From Bugzilla Helper: User-Agent: Mozilla/4.0 (compatible; MSIE 5.5; Windows NT 4.0) Description of problem: After upgrading from Red Hat Linux 7.1 to the current 'Roswell' public beta release, LAM fails to boot on 'localhost'. However, this used to work out the box with the stock 'lam-bhost.def' file (for 1 CPU using the original file and for 2 CPUs after appending 'cpu=2' to the 'localhost' entry in 'lam-bhost.def'). It is not a problem with the LAM update, for I had been using a self-updated lam-6.5.3-1 package without any problem before. It doesn't work anymore, but after installing the original lam- 6.5.3-1 RPM by Red Hat, this figure doesn't change either. So, this is probably not a problem inherent to the LAM package, I guess, but it's unclear which other component to hold liable for this behaviour! How reproducible: Always Steps to Reproduce: 1. lamboot -d Actual Results: LAM reports failure of the boot process because it claims 'localhost' to be missing in lam-bhost.def Expected Results: LAM reports successful boot procedure. Additional info: <33 localhost-cactus /home/cactus> lamboot -d LAM 6.5.3/MPI 2 C++/ROMIO - University of Notre Dame lamboot: boot schema file: /etc/lam/lam-bhost.def lamboot: opening hostfile /etc/lam/lam-bhost.def lamboot: found the following hosts: lamboot: n0 localhost --------------------------------------------------------------------------- -- lamboot found that your local host is not in the hostfile "/etc/lam/lam- bhost.def". The local host name *must* be in the list of hosts in the hostfile.

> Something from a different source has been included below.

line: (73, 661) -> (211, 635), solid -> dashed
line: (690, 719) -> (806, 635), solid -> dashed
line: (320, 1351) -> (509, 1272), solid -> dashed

In other words, you must boot LAM from a node that will be part of the multicomputer. - If you simply forgot to put the localhost in the boot schema file, add it and re-run lamboot - If you are trying to boot LAM from a node that will not be part of the multicomputer, you must login to on of the nodes that will be part of the multicomputer (i.e., one of the nodes in the hostfiles), and re-run lamboot Although the local host name is usually the first in the list to avoid I/O ambiguities, it can actually appear anywhere in the list. --------------------------------------------------------------------------- --
It works just fine for me... halden% tail -n 3 /etc/lam/lam-bhost.def # localhost cpu=2 halden% lamboot -d LAM 6.5.3/MPI 2 C++/ROMIO - University of Notre Dame lamboot: boot schema file: /etc/lam/lam-bhost.def lamboot: opening hostfile /etc/lam/lam-bhost.def lamboot: found the following hosts: lamboot: n0 localhost lamboot: found 1 host node(s) lamboot: origin node is 0 (halden.devel.redhat.com) lamboot: attempting to execute "hboot -t -c lam-conf.lam -d -I " -H 172.16.46.54 -P 39502 -n 0 -o 0 "" hboot: process schema = "/etc/lam/lam-conf.lam" hboot: found /usr/bin/lamd hboot: performing tkill hboot: tkill hboot: booting... hboot: fork /usr/bin/lamd [1] 353 lamd -H 172.16.46.54 -P 39502 -n 0 -o 0 -d hboot: attempting to execute lamboot completed successfully halden% lamnodes n0 halden.devel.redhat.com:2 halden% rpm -q lam lam-6.5.3-1 halden%
Described behaviour was observed after -upgrading- from a working Red Hat Linux 7.1 installation. After doing a clean install of 'Roswell', lam worked as expected.